* PROBLEM REQUIREMENTS *
Report how many lines in the rows below contain the string "lowest". Give only the number.

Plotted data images

════

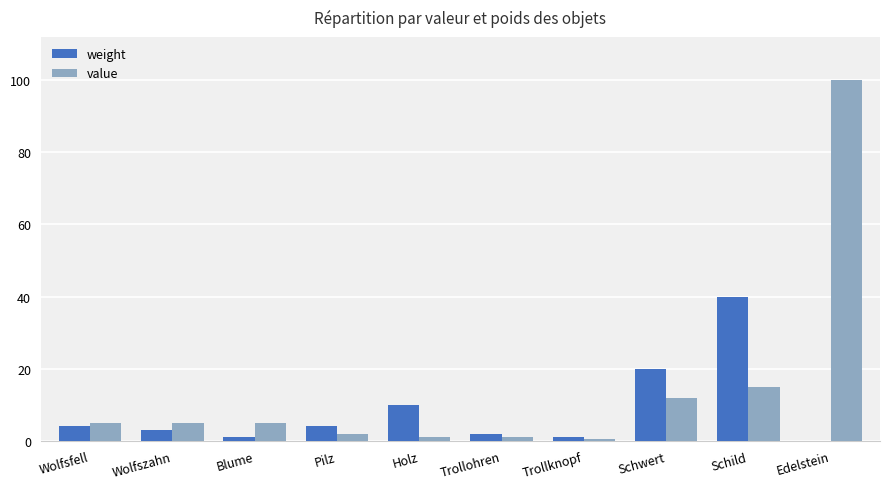

Does the chart contain stacked bars?

No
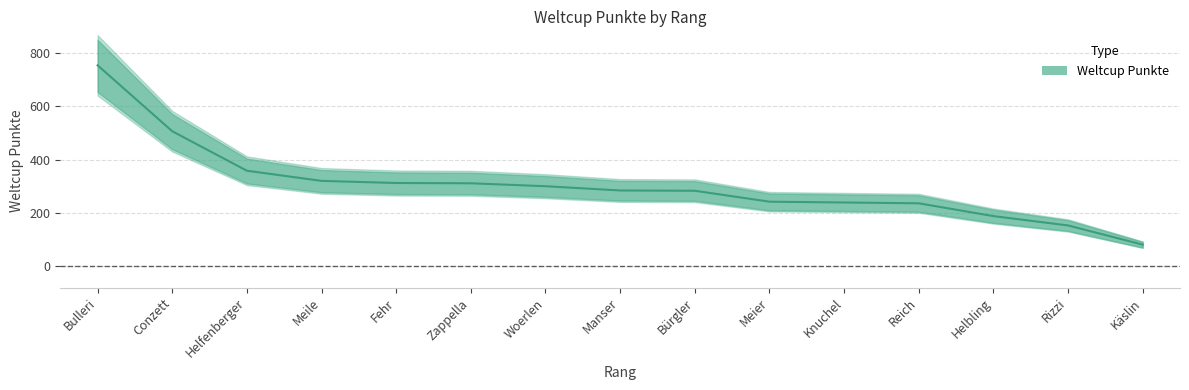

Rank the categories by value from lowest to highest.

Käslin, Rizzi, Helbling, Reich, Knuchel, Meier, Bürgler, Manser, Woerlen, Zappella, Fehr, Meile, Helfenberger, Conzett, Bulleri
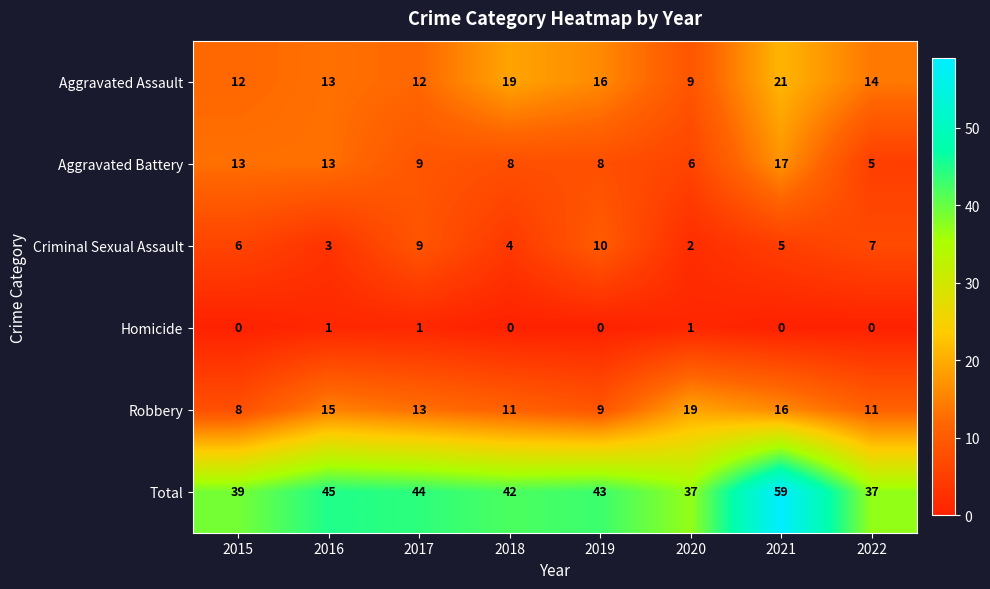

Which category has the highest value across all series?

2021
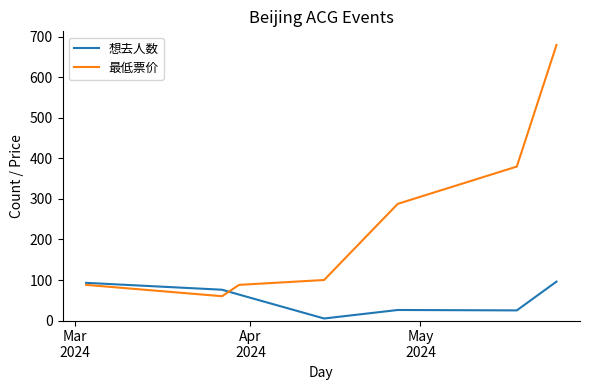

In 想去人数, how many points are lower than both neighbors (excluding endpoints)?

2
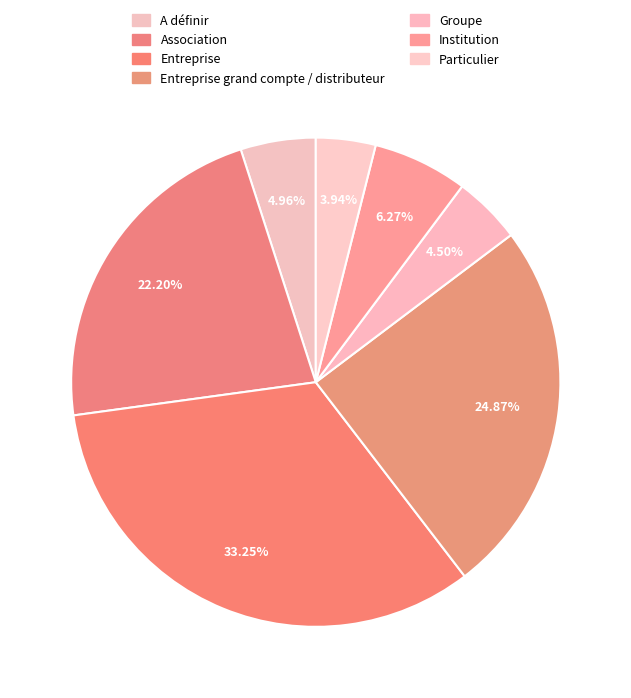

Count the number of slices in the pie.

7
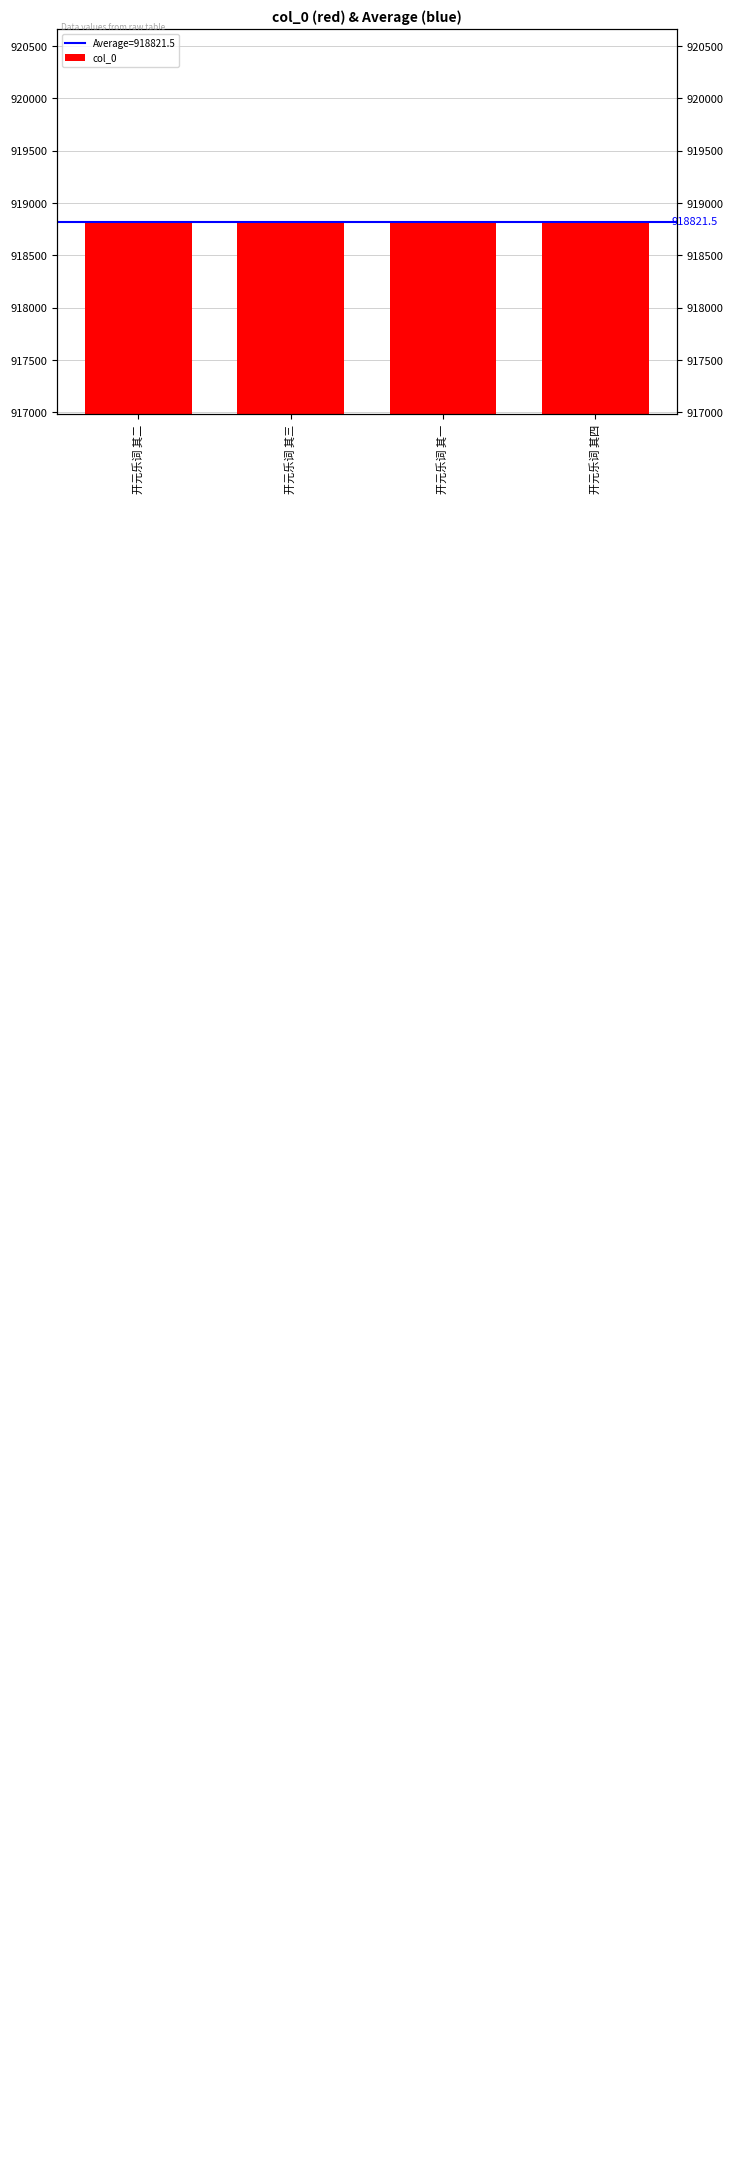

What is the difference between the second highest and second lowest values?

1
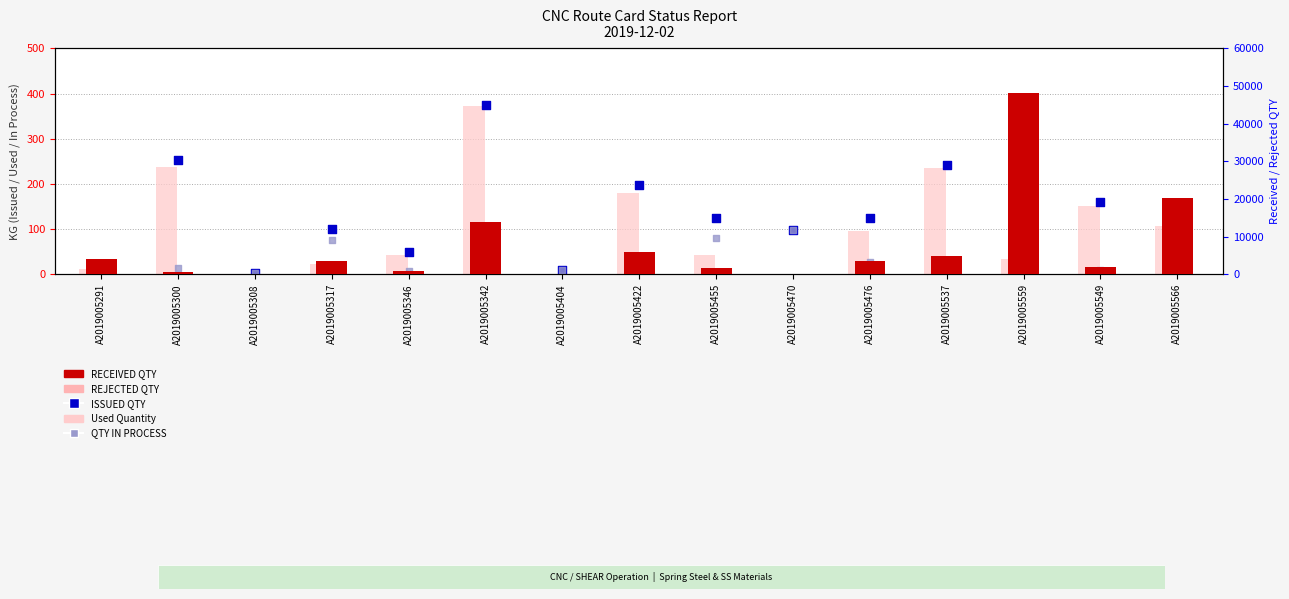

What is the total value across all series at A2019005317?

3855.0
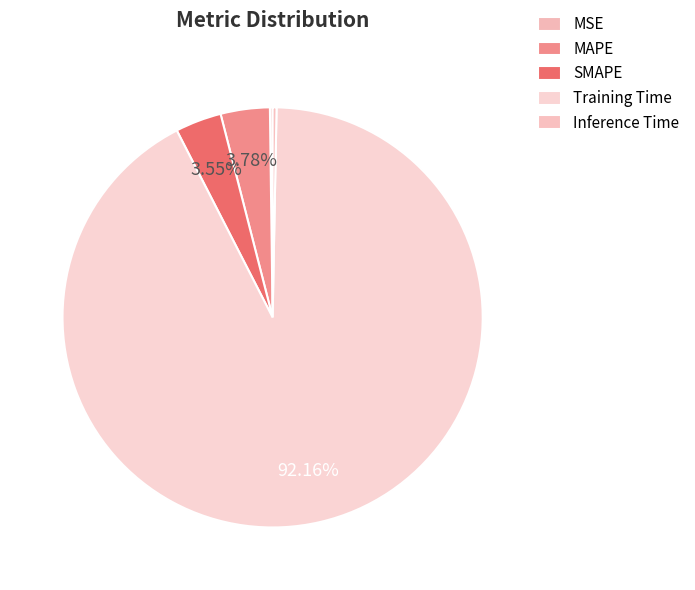

Which category has the smallest portion of the pie?

MSE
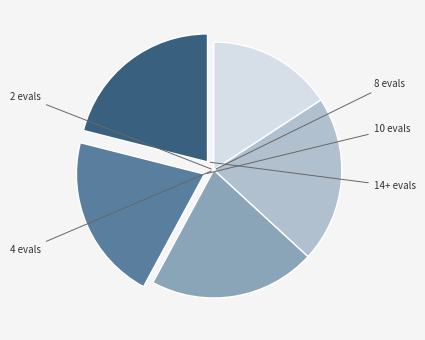

Is there a majority slice in this chart?

No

════

* WRITTEN SOLUTION *
2